(Required work): Nothing but the lines from the start of the entries through the line containing "## Flugzeug am Airport Kathmandu abgestürzt" should appear in the answer, each given exactly.

* * * *

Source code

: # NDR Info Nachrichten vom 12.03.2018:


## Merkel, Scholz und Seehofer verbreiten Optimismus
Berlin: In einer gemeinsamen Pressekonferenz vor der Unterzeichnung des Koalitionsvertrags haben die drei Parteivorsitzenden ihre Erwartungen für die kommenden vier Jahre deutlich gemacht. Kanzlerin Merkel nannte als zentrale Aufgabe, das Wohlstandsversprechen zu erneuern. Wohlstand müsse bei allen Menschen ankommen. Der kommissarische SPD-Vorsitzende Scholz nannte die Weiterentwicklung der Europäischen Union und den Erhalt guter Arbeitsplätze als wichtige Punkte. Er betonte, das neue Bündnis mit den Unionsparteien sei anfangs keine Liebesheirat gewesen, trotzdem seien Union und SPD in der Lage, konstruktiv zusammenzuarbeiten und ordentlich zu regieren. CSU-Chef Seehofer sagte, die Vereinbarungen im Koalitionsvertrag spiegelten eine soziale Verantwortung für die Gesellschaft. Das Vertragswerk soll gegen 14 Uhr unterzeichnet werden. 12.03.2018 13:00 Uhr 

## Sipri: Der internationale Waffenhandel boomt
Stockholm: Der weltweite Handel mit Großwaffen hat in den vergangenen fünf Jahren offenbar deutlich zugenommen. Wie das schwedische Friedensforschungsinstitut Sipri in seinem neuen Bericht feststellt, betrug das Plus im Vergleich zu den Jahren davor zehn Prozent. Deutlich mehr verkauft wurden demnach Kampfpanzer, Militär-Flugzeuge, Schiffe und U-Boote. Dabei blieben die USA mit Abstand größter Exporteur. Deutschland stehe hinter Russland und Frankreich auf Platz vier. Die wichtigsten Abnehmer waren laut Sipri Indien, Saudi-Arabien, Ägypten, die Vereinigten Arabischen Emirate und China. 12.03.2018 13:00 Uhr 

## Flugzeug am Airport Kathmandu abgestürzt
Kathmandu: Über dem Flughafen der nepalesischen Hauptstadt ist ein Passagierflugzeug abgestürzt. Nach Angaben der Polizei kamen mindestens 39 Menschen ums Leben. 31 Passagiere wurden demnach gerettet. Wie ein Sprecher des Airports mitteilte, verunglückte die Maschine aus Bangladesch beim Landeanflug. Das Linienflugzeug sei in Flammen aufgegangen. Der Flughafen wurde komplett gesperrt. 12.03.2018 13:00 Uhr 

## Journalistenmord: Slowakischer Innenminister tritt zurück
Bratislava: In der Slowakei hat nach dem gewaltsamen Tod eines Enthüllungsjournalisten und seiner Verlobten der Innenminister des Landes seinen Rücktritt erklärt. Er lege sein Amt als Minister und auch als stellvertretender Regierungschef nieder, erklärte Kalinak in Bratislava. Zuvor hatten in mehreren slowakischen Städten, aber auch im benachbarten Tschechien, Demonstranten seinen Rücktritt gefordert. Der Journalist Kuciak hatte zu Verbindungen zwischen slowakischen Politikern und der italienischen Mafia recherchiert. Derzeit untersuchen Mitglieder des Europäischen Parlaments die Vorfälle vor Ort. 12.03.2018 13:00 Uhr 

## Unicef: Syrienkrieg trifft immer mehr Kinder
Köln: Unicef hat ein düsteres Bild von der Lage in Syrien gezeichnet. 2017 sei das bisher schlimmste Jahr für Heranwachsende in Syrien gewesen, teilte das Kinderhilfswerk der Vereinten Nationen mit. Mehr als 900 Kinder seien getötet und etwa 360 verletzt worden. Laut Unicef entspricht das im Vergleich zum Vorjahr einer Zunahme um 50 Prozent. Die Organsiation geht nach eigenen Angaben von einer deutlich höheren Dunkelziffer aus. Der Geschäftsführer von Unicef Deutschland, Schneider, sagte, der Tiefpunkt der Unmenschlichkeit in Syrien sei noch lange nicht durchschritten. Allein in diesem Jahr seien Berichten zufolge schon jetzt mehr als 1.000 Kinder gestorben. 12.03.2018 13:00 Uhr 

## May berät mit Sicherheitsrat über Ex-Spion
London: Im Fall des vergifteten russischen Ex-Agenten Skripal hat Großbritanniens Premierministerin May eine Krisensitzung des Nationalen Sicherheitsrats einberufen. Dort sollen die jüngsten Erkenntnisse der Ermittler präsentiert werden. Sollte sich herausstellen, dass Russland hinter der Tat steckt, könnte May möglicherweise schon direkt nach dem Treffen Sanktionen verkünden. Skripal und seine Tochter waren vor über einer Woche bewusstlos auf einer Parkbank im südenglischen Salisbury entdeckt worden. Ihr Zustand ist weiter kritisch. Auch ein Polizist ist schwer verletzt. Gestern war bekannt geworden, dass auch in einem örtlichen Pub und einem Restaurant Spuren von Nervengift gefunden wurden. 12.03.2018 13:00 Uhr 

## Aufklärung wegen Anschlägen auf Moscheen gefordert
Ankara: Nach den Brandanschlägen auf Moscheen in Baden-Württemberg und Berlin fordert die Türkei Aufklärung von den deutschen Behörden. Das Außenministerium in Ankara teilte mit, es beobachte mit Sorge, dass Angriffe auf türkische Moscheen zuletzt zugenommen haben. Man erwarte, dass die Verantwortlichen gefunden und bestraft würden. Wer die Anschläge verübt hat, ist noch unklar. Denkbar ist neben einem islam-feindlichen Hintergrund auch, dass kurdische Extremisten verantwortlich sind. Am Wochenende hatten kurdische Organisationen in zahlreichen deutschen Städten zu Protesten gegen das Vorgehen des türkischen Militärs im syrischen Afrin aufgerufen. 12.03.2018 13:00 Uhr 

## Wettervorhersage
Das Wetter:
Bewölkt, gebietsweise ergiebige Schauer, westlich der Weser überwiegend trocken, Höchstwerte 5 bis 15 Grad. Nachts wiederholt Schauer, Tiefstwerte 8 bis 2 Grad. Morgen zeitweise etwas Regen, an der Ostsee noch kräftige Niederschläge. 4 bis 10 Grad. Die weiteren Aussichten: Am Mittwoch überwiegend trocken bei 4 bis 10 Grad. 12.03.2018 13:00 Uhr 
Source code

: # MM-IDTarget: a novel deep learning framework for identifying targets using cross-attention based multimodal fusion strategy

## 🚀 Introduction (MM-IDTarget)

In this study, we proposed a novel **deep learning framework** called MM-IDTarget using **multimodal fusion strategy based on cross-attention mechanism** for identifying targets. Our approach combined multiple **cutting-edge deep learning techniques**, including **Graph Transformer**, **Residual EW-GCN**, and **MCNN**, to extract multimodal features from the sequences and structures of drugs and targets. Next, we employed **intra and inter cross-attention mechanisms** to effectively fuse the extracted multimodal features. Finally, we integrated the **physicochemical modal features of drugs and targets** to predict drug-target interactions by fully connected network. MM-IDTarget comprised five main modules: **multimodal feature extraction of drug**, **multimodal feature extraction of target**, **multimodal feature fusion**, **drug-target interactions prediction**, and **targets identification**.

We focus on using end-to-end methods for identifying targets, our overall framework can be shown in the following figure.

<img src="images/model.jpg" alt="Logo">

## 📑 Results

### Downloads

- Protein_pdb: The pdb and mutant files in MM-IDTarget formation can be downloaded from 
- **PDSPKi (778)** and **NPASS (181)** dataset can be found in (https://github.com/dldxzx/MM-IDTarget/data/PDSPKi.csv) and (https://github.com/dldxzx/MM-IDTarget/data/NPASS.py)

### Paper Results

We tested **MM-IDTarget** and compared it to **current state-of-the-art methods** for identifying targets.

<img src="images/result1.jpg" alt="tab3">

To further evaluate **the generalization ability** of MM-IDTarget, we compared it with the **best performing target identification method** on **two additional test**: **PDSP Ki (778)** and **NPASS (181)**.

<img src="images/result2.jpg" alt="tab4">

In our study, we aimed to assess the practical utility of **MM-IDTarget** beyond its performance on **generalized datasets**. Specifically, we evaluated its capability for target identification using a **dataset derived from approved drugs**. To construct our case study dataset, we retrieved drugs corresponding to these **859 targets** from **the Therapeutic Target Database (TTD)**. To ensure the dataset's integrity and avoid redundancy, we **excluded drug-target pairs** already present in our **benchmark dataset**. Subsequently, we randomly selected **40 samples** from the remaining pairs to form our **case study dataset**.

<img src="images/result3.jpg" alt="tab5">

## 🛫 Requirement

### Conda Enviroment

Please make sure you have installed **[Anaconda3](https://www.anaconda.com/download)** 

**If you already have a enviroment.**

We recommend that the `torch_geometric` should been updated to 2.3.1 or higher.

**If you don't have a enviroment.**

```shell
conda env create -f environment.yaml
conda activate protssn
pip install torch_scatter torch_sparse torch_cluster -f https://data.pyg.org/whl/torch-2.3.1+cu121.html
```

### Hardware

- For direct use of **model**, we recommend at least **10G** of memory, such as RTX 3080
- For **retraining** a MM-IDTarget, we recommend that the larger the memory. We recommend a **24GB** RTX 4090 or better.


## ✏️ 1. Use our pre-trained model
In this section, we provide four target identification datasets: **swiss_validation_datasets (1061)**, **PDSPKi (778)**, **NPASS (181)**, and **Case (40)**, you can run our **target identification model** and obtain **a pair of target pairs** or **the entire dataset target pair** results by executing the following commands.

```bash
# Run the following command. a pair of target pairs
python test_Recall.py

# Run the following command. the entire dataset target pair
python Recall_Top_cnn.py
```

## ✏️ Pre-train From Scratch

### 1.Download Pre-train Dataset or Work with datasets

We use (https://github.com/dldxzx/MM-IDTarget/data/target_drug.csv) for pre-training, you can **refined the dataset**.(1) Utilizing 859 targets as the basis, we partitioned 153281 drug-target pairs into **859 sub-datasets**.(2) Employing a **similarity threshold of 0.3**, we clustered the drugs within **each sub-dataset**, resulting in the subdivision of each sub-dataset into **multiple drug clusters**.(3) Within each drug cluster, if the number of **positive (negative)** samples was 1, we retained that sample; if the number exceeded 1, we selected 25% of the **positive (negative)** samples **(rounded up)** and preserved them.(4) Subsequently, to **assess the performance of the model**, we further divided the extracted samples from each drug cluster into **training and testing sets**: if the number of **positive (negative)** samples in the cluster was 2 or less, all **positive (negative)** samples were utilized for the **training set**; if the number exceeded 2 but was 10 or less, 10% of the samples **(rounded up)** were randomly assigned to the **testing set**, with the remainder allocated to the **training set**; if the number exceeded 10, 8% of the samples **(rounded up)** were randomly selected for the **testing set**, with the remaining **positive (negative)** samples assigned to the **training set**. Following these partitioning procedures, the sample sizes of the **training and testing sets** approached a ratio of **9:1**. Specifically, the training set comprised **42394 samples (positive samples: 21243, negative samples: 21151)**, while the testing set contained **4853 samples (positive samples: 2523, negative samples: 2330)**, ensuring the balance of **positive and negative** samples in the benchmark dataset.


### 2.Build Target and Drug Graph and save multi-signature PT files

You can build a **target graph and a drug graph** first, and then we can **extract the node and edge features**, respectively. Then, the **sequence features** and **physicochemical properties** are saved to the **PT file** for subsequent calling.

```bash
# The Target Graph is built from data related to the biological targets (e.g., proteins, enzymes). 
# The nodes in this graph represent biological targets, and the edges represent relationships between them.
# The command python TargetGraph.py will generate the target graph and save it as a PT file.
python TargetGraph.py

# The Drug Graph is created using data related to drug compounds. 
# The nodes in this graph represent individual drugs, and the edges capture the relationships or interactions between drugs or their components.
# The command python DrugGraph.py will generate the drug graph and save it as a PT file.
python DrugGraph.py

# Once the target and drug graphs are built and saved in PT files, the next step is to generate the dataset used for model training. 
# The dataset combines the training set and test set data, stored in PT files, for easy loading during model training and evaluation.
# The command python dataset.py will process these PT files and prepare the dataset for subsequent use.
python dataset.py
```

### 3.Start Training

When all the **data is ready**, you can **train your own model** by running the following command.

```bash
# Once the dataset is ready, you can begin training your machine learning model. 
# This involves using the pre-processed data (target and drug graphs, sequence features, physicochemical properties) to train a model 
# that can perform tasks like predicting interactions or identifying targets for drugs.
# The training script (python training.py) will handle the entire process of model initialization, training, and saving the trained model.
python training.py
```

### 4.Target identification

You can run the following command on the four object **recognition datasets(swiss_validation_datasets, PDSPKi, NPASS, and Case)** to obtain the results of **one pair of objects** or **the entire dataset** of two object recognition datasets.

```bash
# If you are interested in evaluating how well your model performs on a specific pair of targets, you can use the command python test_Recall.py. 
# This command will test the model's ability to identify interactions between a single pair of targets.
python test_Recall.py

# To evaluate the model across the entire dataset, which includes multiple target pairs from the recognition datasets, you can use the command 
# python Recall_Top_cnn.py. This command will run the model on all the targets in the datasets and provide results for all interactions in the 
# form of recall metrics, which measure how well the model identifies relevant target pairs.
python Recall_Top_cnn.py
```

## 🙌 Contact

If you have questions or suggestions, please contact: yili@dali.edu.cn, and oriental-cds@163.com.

* * * *

(Answer to this problem):
Source code

: # NDR Info Nachrichten vom 12.03.2018:


## Merkel, Scholz und Seehofer verbreiten Optimismus
Berlin: In einer gemeinsamen Pressekonferenz vor der Unterzeichnung des Koalitionsvertrags haben die drei Parteivorsitzenden ihre Erwartungen für die kommenden vier Jahre deutlich gemacht. Kanzlerin Merkel nannte als zentrale Aufgabe, das Wohlstandsversprechen zu erneuern. Wohlstand müsse bei allen Menschen ankommen. Der kommissarische SPD-Vorsitzende Scholz nannte die Weiterentwicklung der Europäischen Union und den Erhalt guter Arbeitsplätze als wichtige Punkte. Er betonte, das neue Bündnis mit den Unionsparteien sei anfangs keine Liebesheirat gewesen, trotzdem seien Union und SPD in der Lage, konstruktiv zusammenzuarbeiten und ordentlich zu regieren. CSU-Chef Seehofer sagte, die Vereinbarungen im Koalitionsvertrag spiegelten eine soziale Verantwortung für die Gesellschaft. Das Vertragswerk soll gegen 14 Uhr unterzeichnet werden. 12.03.2018 13:00 Uhr 

## Sipri: Der internationale Waffenhandel boomt
Stockholm: Der weltweite Handel mit Großwaffen hat in den vergangenen fünf Jahren offenbar deutlich zugenommen. Wie das schwedische Friedensforschungsinstitut Sipri in seinem neuen Bericht feststellt, betrug das Plus im Vergleich zu den Jahren davor zehn Prozent. Deutlich mehr verkauft wurden demnach Kampfpanzer, Militär-Flugzeuge, Schiffe und U-Boote. Dabei blieben die USA mit Abstand größter Exporteur. Deutschland stehe hinter Russland und Frankreich auf Platz vier. Die wichtigsten Abnehmer waren laut Sipri Indien, Saudi-Arabien, Ägypten, die Vereinigten Arabischen Emirate und China. 12.03.2018 13:00 Uhr 

## Flugzeug am Airport Kathmandu abgestürzt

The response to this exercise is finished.